In the 50th year of Independence, there are people who still ask whether Partition was a good thing. Fifty years hence people will be asking whether we were right in exercising the nuclear option at this time. Our decision is an extraordinary shift from all our reasoned and consensus-based positions on defence. The fundamentals of our thinking, beliefs and doctrine have been put on a new course. One must ask if it was a critical national need. Previous prime ministers have said in Parliament that our security scenario had not changed to warrant the tests. There seemed to have been no compulsions. Militarily nothing had changed. Previous governments did not go in for the tests despite having the capability and the demands from some quarters for tests. Their strategic perspective on national security did not indicate that India would gain by such action.
How successful were we in handling our disputes with China and Pakistan and how have things changed with India going nuclear?
These were two main security challenges faced by India since Independence. Efforts have been continuing since Rajiv Gandhi's time to constructively interact with China through negotiation. Successive PMs continued the good work. We even had a Sino-Indian accord which was a significant achievement in ruling out a war with China. The issue was handled with skill and maturity. India's management of the border dispute was a model of handling disputes with a stronger neighbour. We were moving slowly but perceptibly towards the possibility of a solution to the border dispute. All that has received a setback. Whether a nuclear bomb was more important than settling the border dispute honorably with China will be debated for long. As for Pakistan, nuclear weapons in themselves will not help solve the Kashmir problem. Militancy and proxy war will get acute under the overt nuclear status of the two nations. A sub-conventional war of the kind India is having to fight in J&K flourishes when nuclear weapons make conventional wars unlikely.

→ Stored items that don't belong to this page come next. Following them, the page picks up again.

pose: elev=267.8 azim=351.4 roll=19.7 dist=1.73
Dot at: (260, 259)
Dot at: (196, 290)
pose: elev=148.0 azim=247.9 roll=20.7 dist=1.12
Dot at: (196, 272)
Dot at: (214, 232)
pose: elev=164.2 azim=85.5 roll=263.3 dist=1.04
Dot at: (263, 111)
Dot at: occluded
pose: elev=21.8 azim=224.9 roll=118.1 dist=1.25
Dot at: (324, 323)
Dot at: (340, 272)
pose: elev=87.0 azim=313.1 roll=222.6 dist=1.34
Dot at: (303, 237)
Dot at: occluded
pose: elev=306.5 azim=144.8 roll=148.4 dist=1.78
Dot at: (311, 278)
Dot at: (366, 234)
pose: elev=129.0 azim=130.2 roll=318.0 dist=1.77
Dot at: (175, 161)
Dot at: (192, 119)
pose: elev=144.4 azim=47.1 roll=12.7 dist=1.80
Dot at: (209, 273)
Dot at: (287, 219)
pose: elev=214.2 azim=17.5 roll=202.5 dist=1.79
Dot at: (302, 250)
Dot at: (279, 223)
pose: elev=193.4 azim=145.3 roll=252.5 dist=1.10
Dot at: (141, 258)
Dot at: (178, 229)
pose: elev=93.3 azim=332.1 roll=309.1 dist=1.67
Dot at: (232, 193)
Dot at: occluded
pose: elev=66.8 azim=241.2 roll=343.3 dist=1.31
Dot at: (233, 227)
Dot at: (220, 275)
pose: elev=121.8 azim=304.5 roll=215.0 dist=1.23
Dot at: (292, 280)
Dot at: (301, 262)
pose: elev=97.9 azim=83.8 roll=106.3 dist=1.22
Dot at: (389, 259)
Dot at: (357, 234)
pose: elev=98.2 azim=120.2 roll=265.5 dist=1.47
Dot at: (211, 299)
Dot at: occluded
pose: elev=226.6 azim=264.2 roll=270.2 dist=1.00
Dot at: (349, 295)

In the past have the services chiefs voiced a need to go nuclear?
They have asked for deterrence which was a professional military opinion. The strategic and political judgement of the governments was to meet the need by a nuclear weapons capability short of weaponising. That strategic perspective gave a strong bargaining position with considerable influence and served India's cause well.
Have we lost by going nuclear? What must be done to save the situation?
I am not worried about sanctions and embargoes. We can live through them. But through decades of restraint and our principled positions on the NPT, CTBT, FMCT, we had forced the nuclear five to acknowledge our security needs. We had created for India a nuclear space in which to manoeuvre to secure our interests. That space is now considerably reduced after declaring ourselves a nuclear weapons state. We can still recreate that space by not isolating ourselves and by using the nuclear capability constructively. It would require a shift in our outlook on nuclear weapons as the means to negotiate and secure our interests, and not as an instrument of deterrence. This can be done not by weaponising, but with a unilateral declaration of no first use, and by reinforcing the arms control and disarmament movement. India will have demonstrate its dependability and maturity in using nuclear weapons for peace. Nuclearisation has placed every Indian citizen in the nuclear firing line. The people deserve that the new policy brings peace instead of enhanced insecurity.
How do you assess nuclear weapons as instruments of deterrence?
Nuclear deterrence is at the best of times an unstable phenomenon. It leads to an unrelenting pressure on others to acquire the means to deter. Deterrence works if the adversary responds in predictable and rational ways. One can never be sure of it. Deterrence can be viewed by the adversary in crisis as a live threat. It will then lead to deterrent action by the opponent with catastrophic consequences. Deterrence needs to be managed with great skill and patience. It requires constant communication with the opponent and a dialogue-encouraging ambience, even in crisis situations. It demands avoidance of provocation and building of confidence. Nuclear deterrence was a Cold War construct and worked—with many close calls—when there were two opponents. Our deterrent, for what it is worth, will operate in a three-cornered contest. It will make nuclear deterrence a very complex and dangerous ball game indeed.